### Work required
Put every line from the start of the rows up to and including the line containing "近づきましたので、当店おすすめの「釜玉う" into a Markdown table with the columns No. and Line, skipping any blank lines. Leave the pictures out of your answer.

(Saved entries)
'''
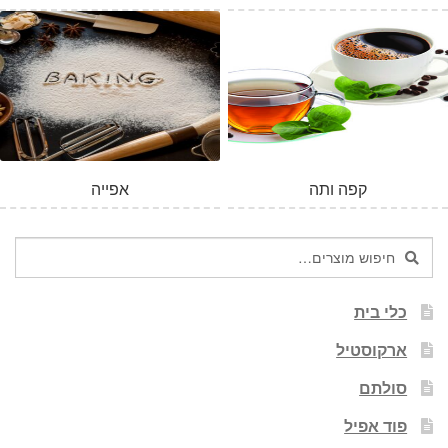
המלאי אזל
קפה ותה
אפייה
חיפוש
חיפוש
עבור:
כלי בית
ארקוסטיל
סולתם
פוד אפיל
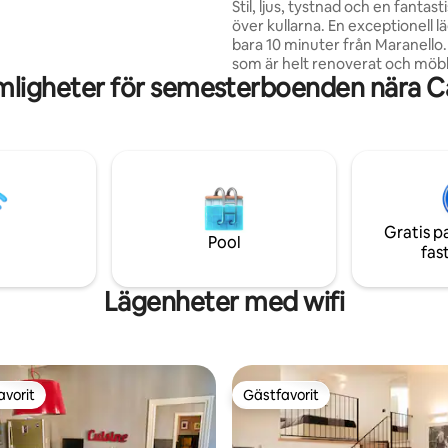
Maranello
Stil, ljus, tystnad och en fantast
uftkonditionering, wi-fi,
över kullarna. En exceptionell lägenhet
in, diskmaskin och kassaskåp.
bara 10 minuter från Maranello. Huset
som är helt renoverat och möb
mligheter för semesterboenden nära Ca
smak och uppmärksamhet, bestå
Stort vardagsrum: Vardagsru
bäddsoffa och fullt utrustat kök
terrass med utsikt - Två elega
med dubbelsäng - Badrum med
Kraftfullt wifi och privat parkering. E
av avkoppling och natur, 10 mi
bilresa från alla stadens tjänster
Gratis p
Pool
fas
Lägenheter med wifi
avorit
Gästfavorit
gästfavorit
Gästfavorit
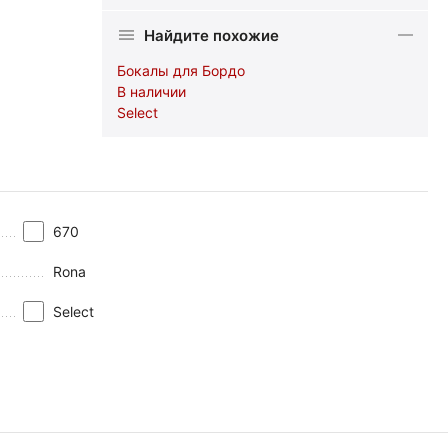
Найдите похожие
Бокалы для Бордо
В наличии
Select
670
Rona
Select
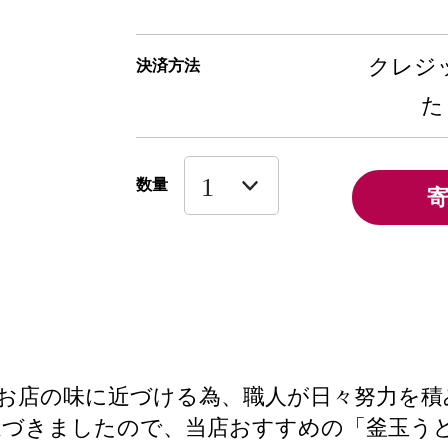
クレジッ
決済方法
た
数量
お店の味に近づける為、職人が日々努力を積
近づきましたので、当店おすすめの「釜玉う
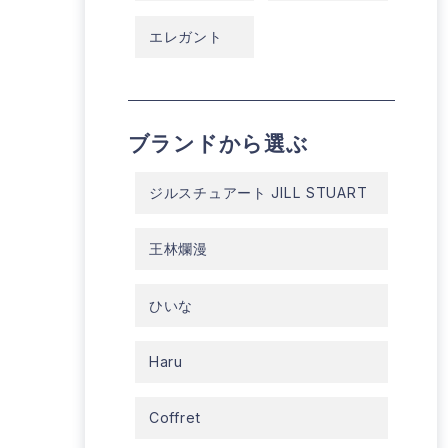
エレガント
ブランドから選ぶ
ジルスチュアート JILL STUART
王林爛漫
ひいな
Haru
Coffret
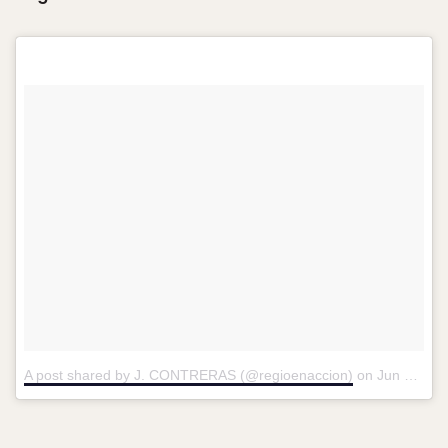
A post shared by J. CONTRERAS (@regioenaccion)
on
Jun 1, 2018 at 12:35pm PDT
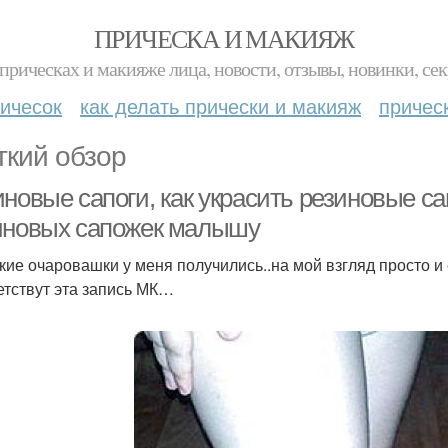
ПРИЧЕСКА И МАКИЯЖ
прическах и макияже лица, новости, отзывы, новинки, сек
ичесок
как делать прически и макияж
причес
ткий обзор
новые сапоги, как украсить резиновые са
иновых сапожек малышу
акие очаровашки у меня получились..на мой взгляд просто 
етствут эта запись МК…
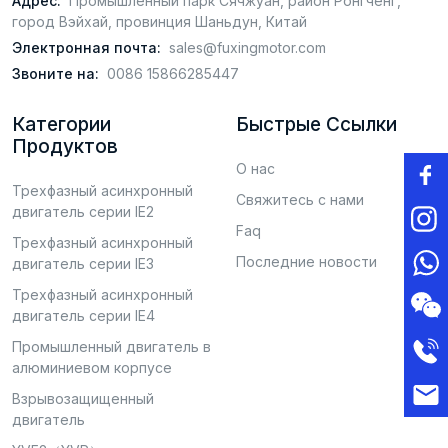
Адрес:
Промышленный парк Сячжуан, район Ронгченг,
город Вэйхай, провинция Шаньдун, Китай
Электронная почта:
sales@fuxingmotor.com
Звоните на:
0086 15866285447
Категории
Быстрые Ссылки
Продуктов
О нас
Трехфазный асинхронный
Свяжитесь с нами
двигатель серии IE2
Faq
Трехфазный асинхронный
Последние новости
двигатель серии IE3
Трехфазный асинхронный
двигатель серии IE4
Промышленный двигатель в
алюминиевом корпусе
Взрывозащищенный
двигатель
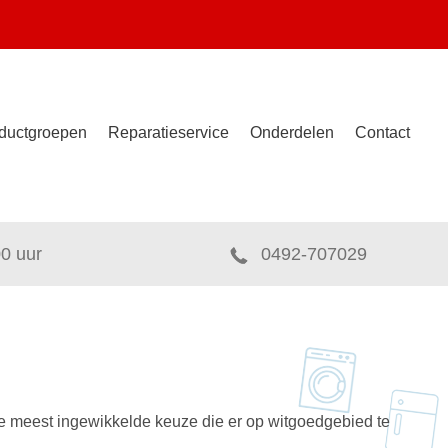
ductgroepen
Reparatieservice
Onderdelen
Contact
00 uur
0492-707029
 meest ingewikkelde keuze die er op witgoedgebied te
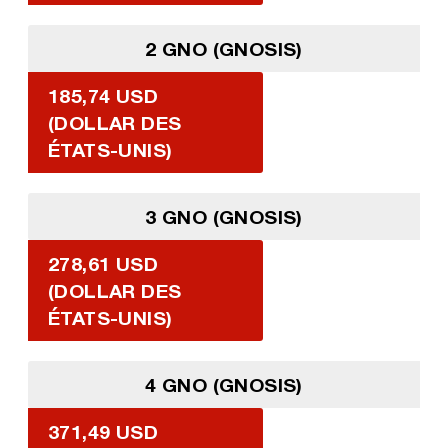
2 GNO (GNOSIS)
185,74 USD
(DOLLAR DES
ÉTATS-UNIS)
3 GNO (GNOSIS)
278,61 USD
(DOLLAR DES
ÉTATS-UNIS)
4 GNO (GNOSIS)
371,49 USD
'''
### Written response
| No. | Line |
|---|---|
| 1 | המלאי אזל |
| 2 | קפה ותה |
| 3 | אפייה |
| 4 | חיפוש |
| 5 | חיפוש |
| 6 | עבור: |
| 7 | כלי בית |
| 8 | ארקוסטיל |
| 9 | סולתם |
| 10 | פוד אפיל |
| 11 | Maranello |
| 12 | Stil, ljus, tystnad och en fantast |
| 13 | uftkonditionering, wi-fi, |
| 14 | över kullarna. En exceptionell lägenhet |
| 15 | in, diskmaskin och kassaskåp. |
| 16 | bara 10 minuter från Maranello. Huset |
| 17 | som är helt renoverat och möb |
| 18 | mligheter för semesterboenden nära Ca |
| 19 | smak och uppmärksamhet, bestå |
| 20 | Stort vardagsrum: Vardagsru |
| 21 | bäddsoffa och fullt utrustat kök |
| 22 | terrass med utsikt - Två elega |
| 23 | med dubbelsäng - Badrum med |
| 24 | Kraftfullt wifi och privat parkering. E |
| 25 | av avkoppling och natur, 10 mi |
| 26 | bilresa från alla stadens tjänster |
| 27 | Gratis p |
| 28 | Pool |
| 29 | fas |
| 30 | Lägenheter med wifi |
| 31 | avorit |
| 32 | Gästfavorit |
| 33 | gästfavorit |
| 34 | Gästfavorit |
| 35 | Найдите похожие |
| 36 | Бокалы для Бордо |
| 37 | В наличии |
| 38 | Select |
| 39 | 670 |
| 40 | Rona |
| 41 | Select |
| 42 | クレジッ |
| 43 | 決済方法 |
| 44 | た |
| 45 | 数量 |
| 46 | お店の味に近づける為、職人が日々努力を積 |
| 47 | 近づきましたので、当店おすすめの「釜玉う |